> _DATA FOR THIS TASK_:

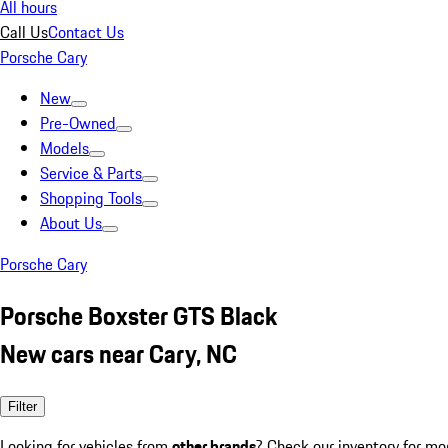
All hours
Call Us
Contact Us
Porsche Cary
New
Pre-Owned
Models
Service & Parts
Shopping Tools
About Us
Porsche Cary
Porsche Boxster GTS Black
New cars near Cary, NC
Filter
Looking for vehicles from
other brands
? Check our inventory for mo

> _WHAT TO DO_: The expected output is the lines from the one holding "Looking for vehicles from" through the last line of the data, exactly as they appear, with nothing before or after.

> _RESULT OF THIS TASK_:
Looking for vehicles from
other brands
? Check our inventory for mo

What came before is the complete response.